Après un instant d'hésitation je poussai néanmoins la porte du local avec précaution, priant pour qu'elle soit ouverte malgré l'avertissement placardé sur le battant. Mais le panneau tourna sur ses gonds sans aucune difficulté, ni grincement.

À l'intérieur tout était sombre et silencieux. Je tâtonnai maladroitement le mur à droite de la porte pour trouver un interrupteur...mais rien. Je m'avançai légèrement dans la pièce enténébrée pour chercher de l'autre côté quand la lumière s'alluma brusquement, m'obligeant à fermer les yeux. Un interrupteur à détecteur, j'aurais dû m'en douter, non mais qu'elle gourde ! me disputai-je moi-même en m'empressant de refermer derrière moi.

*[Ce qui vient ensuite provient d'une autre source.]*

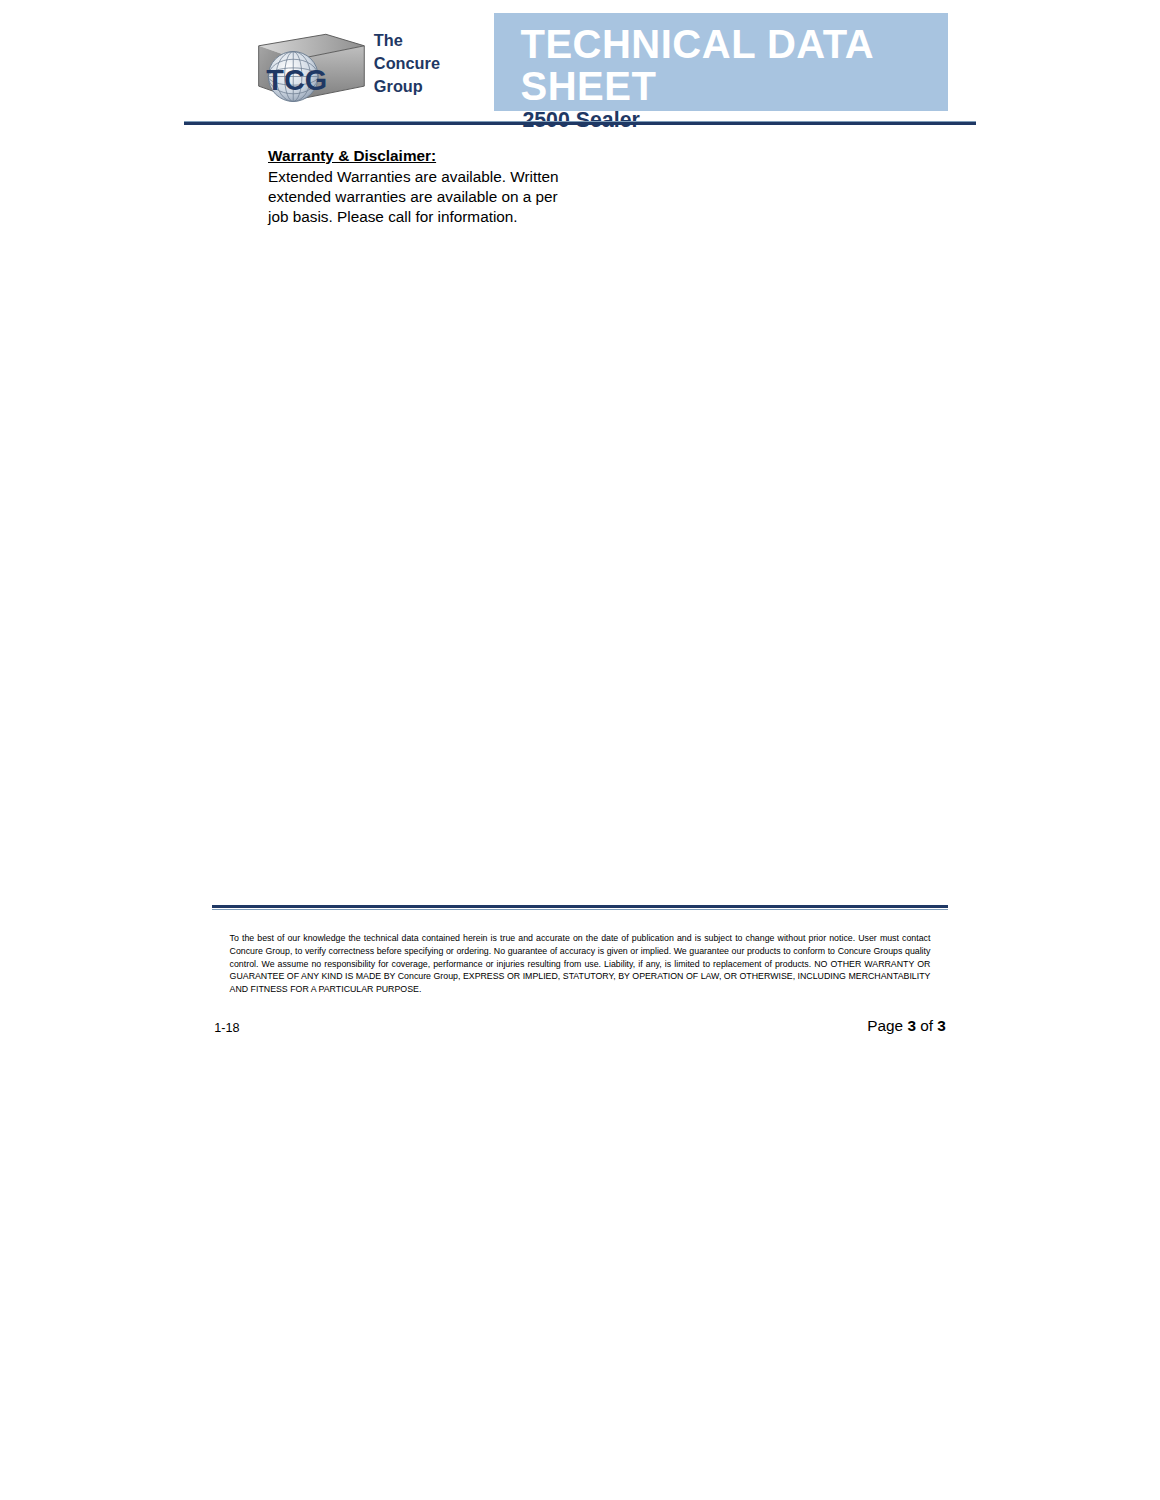TCG The Concure Group
TECHNICAL DATA SHEET
2500 Sealer
Warranty & Disclaimer:
Extended Warranties are available. Written extended warranties are available on a per job basis. Please call for information.
To the best of our knowledge the technical data contained herein is true and accurate on the date of publication and is subject to change without prior notice. User must contact Concure Group, to verify correctness before specifying or ordering. No guarantee of accuracy is given or implied. We guarantee our products to conform to Concure Groups quality control. We assume no responsibility for coverage, performance or injuries resulting from use. Liability, if any, is limited to replacement of products. NO OTHER WARRANTY OR GUARANTEE OF ANY KIND IS MADE BY Concure Group, EXPRESS OR IMPLIED, STATUTORY, BY OPERATION OF LAW, OR OTHERWISE, INCLUDING MERCHANTABILITY AND FITNESS FOR A PARTICULAR PURPOSE.
1-18
Page 3 of 3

L'endroit n'avait rien d'extraordinaire une fois les yeux ouverts. Une pièce carrée remplie de boitiers électriques portant tous sans exceptions de grand panneaux triangulaires jaune ornés d'un éclair menaçant. Un aurait suffi, ne pus-je m'empêcher de marmonner. N'importe qui aurait compris que c'était dangereux.

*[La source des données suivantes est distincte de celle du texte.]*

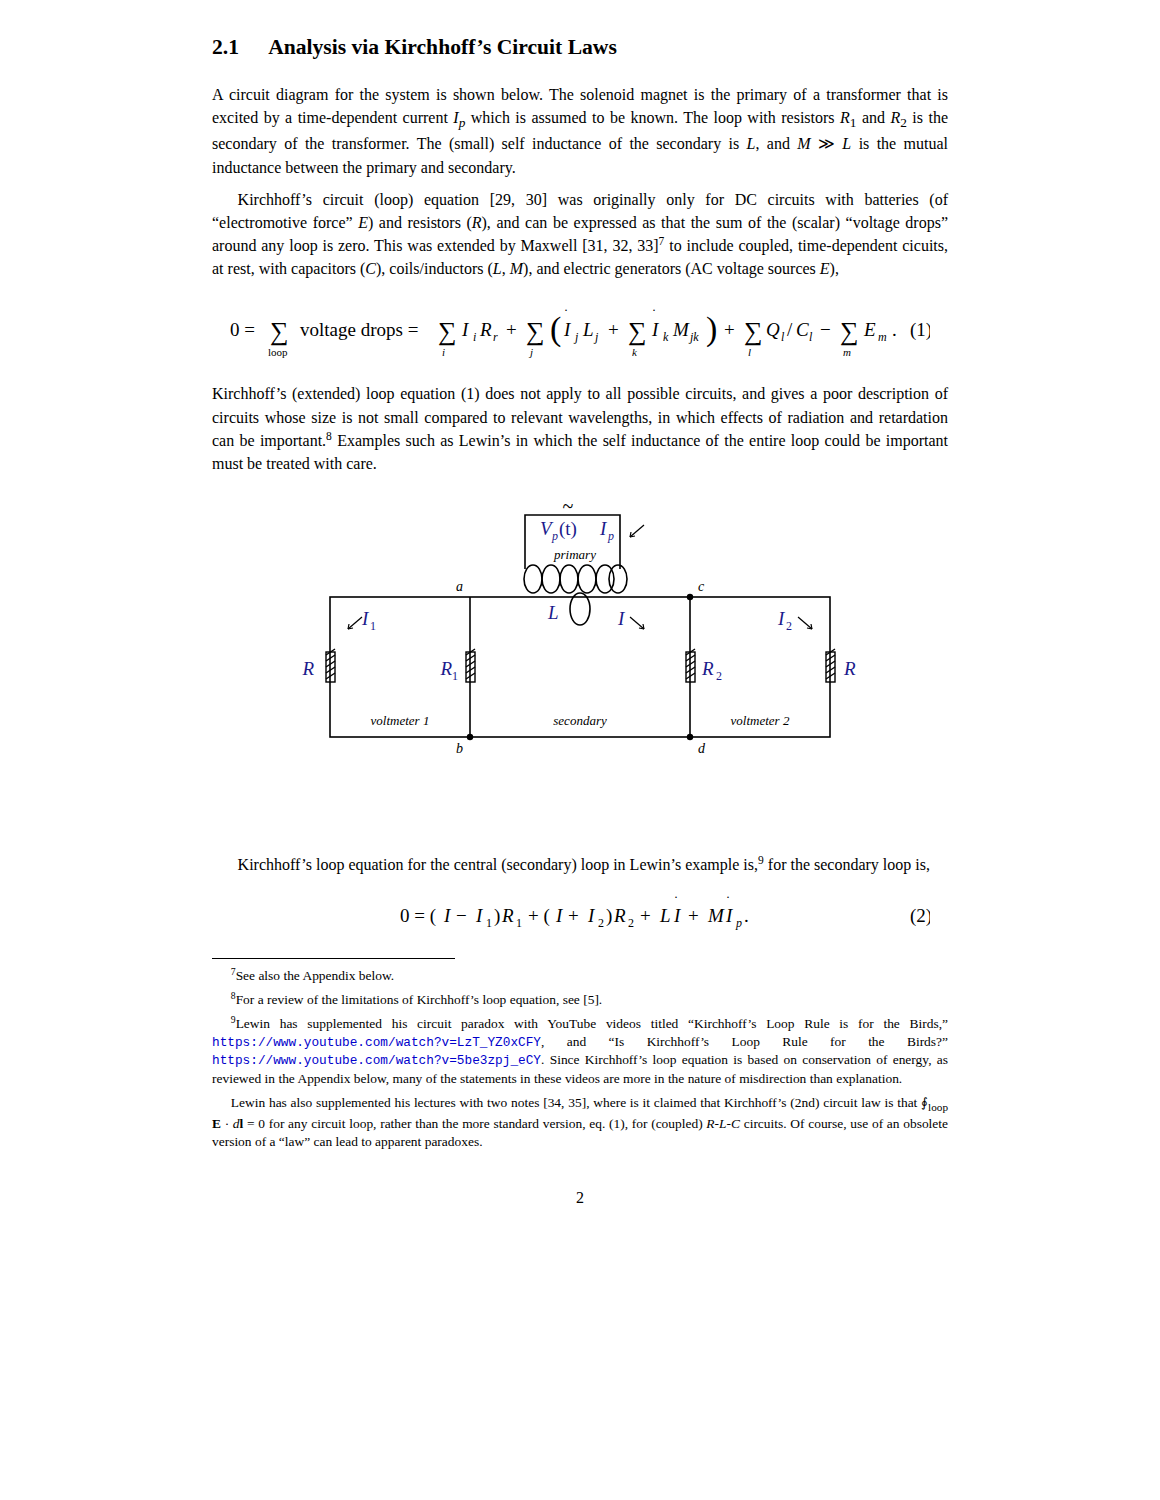2.1 Analysis via Kirchhoff’s Circuit Laws
A circuit diagram for the system is shown below. The solenoid magnet is the primary of a transformer that is excited by a time-dependent current Ip which is assumed to be known. The loop with resistors R1 and R2 is the secondary of the transformer. The (small) self inductance of the secondary is L, and M ≫ L is the mutual inductance between the primary and secondary.
Kirchhoff’s circuit (loop) equation [29, 30] was originally only for DC circuits with batteries (of “electromotive force” E) and resistors (R), and can be expressed as that the sum of the (scalar) “voltage drops” around any loop is zero. This was extended by Maxwell [31, 32, 33]7 to include coupled, time-dependent cicuits, at rest, with capacitors (C), coils/inductors (L, M), and electric generators (AC voltage sources E),
0 = ∑ loop voltage drops = ∑ i I i R r + ∑ j ( I ̇ j L j + ∑ k I ̇ k M jk ) + ∑ l Q l / C l − ∑ m E m . (1)
Kirchhoff’s (extended) loop equation (1) does not apply to all possible circuits, and gives a poor description of circuits whose size is not small compared to relevant wavelengths, in which effects of radiation and retardation can be important.8 Examples such as Lewin’s in which the self inductance of the entire loop could be important must be treated with care.
~ V p (t) I p primary a b c d I 1 I 2 I L R R 1 R 2 R voltmeter 1 secondary voltmeter 2
Kirchhoff’s loop equation for the central (secondary) loop in Lewin’s example is,9 for the secondary loop is,
0 = ( I − I 1 ) R 1 + ( I + I 2 ) R 2 + L I ̇ + M I ̇ p . (2)
7See also the Appendix below.
8For a review of the limitations of Kirchhoff’s loop equation, see [5].
9Lewin has supplemented his circuit paradox with YouTube videos titled “Kirchhoff’s Loop Rule is for the Birds,” https://www.youtube.com/watch?v=LzT_YZ0xCFY, and “Is Kirchhoff’s Loop Rule for the Birds?” https://www.youtube.com/watch?v=5be3zpj_eCY. Since Kirchhoff’s loop equation is based on conservation of energy, as reviewed in the Appendix below, many of the statements in these videos are more in the nature of misdirection than explanation.
Lewin has also supplemented his lectures with two notes [34, 35], where is it claimed that Kirchhoff’s (2nd) circuit law is that ∮loop E · dl = 0 for any circuit loop, rather than the more standard version, eq. (1), for (coupled) R-L-C circuits. Of course, use of an obsolete version of a “law” can lead to apparent paradoxes.
2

Encore sous le choc de mon erreur de trajectoire, je restai immobile, sans trop savoir quoi faire. Quelles options s'offraient à moi, m'obligeai-je à réfléchir posément. Sortir de là et emprunter le couloir sans aucune idée de l'endroit où je risquais d'atterrir, sans compter toutes les caméras que j'allais rencontrer sur mon chemin...parfaitement idiot et suicidaire ! Tenter une nouvelle fois de me « projeter » vers le bon couloir...mais pourquoi cela marcherait-il mieux cette fois-ci que la précédente ? Ou...tenter d'arriver directement dans la chambre ! pourquoi n'y avais-je pas penser plus tôt ! C'était l'évidence ! La panique et le stress rendait vraiment idiot parfois.

Forte de ce nouvel espoir, je commençai à me créer l'image la plus fidèle possible de ma chambre, avant de finalement opter pour le salon, plus grand et plus facile à visualiser pour moi. J'allais fermer les yeux pour mieux me concentrer lorsque j'aperçus le plan, collé derrière la porte.

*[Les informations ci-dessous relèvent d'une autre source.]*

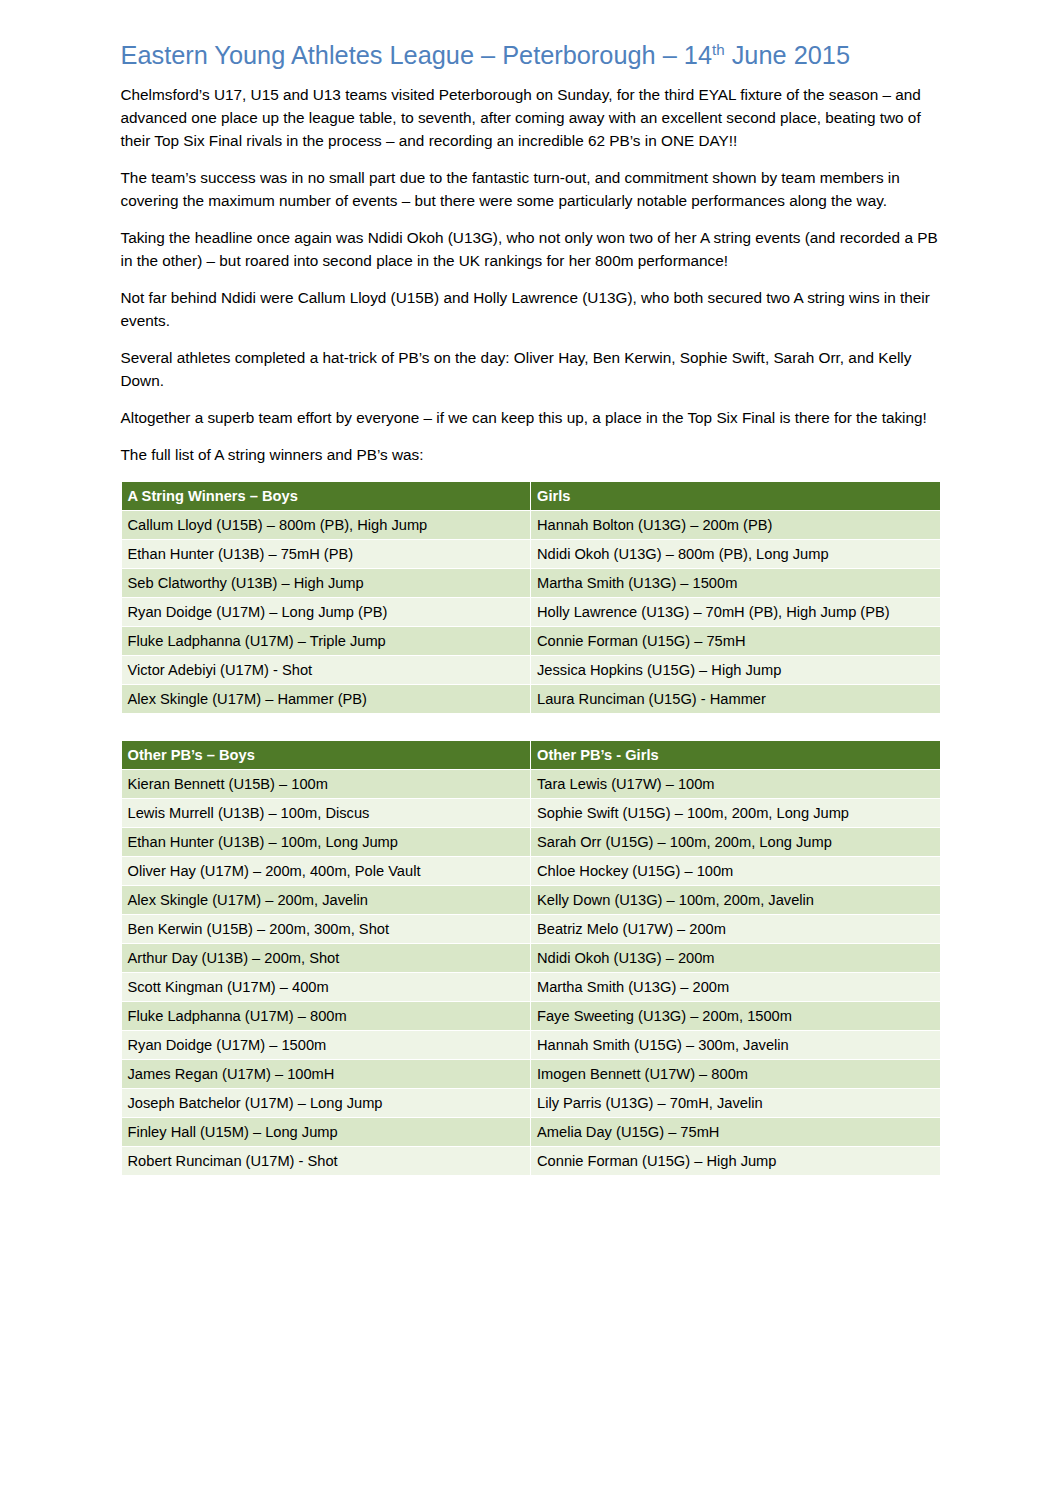Eastern Young Athletes League – Peterborough – 14th June 2015
Chelmsford’s U17, U15 and U13 teams visited Peterborough on Sunday, for the third EYAL fixture of the season – and advanced one place up the league table, to seventh, after coming away with an excellent second place, beating two of their Top Six Final rivals in the process – and recording an incredible 62 PB’s in ONE DAY!!
The team’s success was in no small part due to the fantastic turn-out, and commitment shown by team members in covering the maximum number of events – but there were some particularly notable performances along the way.
Taking the headline once again was Ndidi Okoh (U13G), who not only won two of her A string events (and recorded a PB in the other) – but roared into second place in the UK rankings for her 800m performance!
Not far behind Ndidi were Callum Lloyd (U15B) and Holly Lawrence (U13G), who both secured two A string wins in their events.
Several athletes completed a hat-trick of PB’s on the day: Oliver Hay, Ben Kerwin, Sophie Swift, Sarah Orr, and Kelly Down.
Altogether a superb team effort by everyone – if we can keep this up, a place in the Top Six Final is there for the taking!
The full list of A string winners and PB’s was:
| A String Winners – Boys | Girls |
| --- | --- |
| Callum Lloyd (U15B) – 800m (PB), High Jump | Hannah Bolton (U13G) – 200m (PB) |
| Ethan Hunter (U13B) – 75mH (PB) | Ndidi Okoh (U13G) – 800m (PB), Long Jump |
| Seb Clatworthy (U13B) – High Jump | Martha Smith (U13G) – 1500m |
| Ryan Doidge (U17M) – Long Jump (PB) | Holly Lawrence (U13G) – 70mH (PB), High Jump (PB) |
| Fluke Ladphanna (U17M) – Triple Jump | Connie Forman (U15G) – 75mH |
| Victor Adebiyi (U17M) - Shot | Jessica Hopkins (U15G) – High Jump |
| Alex Skingle (U17M) – Hammer (PB) | Laura Runciman (U15G) - Hammer |
| Other PB’s – Boys | Other PB’s - Girls |
| --- | --- |
| Kieran Bennett (U15B) – 100m | Tara Lewis (U17W) – 100m |
| Lewis Murrell (U13B) – 100m, Discus | Sophie Swift (U15G) – 100m, 200m, Long Jump |
| Ethan Hunter (U13B) – 100m, Long Jump | Sarah Orr (U15G) – 100m, 200m, Long Jump |
| Oliver Hay (U17M) – 200m, 400m, Pole Vault | Chloe Hockey (U15G) – 100m |
| Alex Skingle (U17M) – 200m, Javelin | Kelly Down (U13G) – 100m, 200m, Javelin |
| Ben Kerwin (U15B) – 200m, 300m, Shot | Beatriz Melo (U17W) – 200m |
| Arthur Day (U13B) – 200m, Shot | Ndidi Okoh (U13G) – 200m |
| Scott Kingman (U17M) – 400m | Martha Smith (U13G) – 200m |
| Fluke Ladphanna (U17M) – 800m | Faye Sweeting (U13G) – 200m, 1500m |
| Ryan Doidge (U17M) – 1500m | Hannah Smith (U15G) – 300m, Javelin |
| James Regan (U17M) – 100mH | Imogen Bennett (U17W) – 800m |
| Joseph Batchelor (U17M) – Long Jump | Lily Parris (U13G) – 70mH, Javelin |
| Finley Hall (U15M) – Long Jump | Amelia Day (U15G) – 75mH |
| Robert Runciman (U17M) - Shot | Connie Forman (U15G) – High Jump |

Je m'en approchai, cherchant avidement à me repérer. Misère ! Je me trouvais au niveau -2, dans les sous-sols ! Heureusement que je n'avais pas cherché à retrouver mon chemin, je me serais fait prendre à coup sûr avec autant de distances à parcourir. C'est alors que le mot « infirmerie » attira mon regard. Je ne savais toujours pas si Connors allait bien ?

Sur une impulsion, je fermai les yeux et après m'être concentrée intensément, me projetai avant de changer d'avis. À peine senti-je le sol sous mes pieds que je me plaquai au mur et ouvris les yeux, soulagée de constater que je me trouvai bien dans la cage d'escalier menant à l'étage de l'infirmerie. Je restai contre le mur à côté de la porte et j'attendis.

Lorsque quelques minutes plus tard les bruits de pas des gardes se firent entendre, je pris une grande inspiration et priai pour qu'ils n'ouvrent pas trop brutalement la porte...mais non. Elle s'ouvrit suffisamment pour me dissimuler à leurs yeux, sans me toucher. Heureusement pour moi, ces deux-là étaient plus dynamiques que leurs collègues et ne mirent pas longtemps à disparaitre. Je me coulais donc de nouveau sur le palier et sans hésiter cette fois-ci, partis le plus silencieusement possible en direction de l'infirmerie.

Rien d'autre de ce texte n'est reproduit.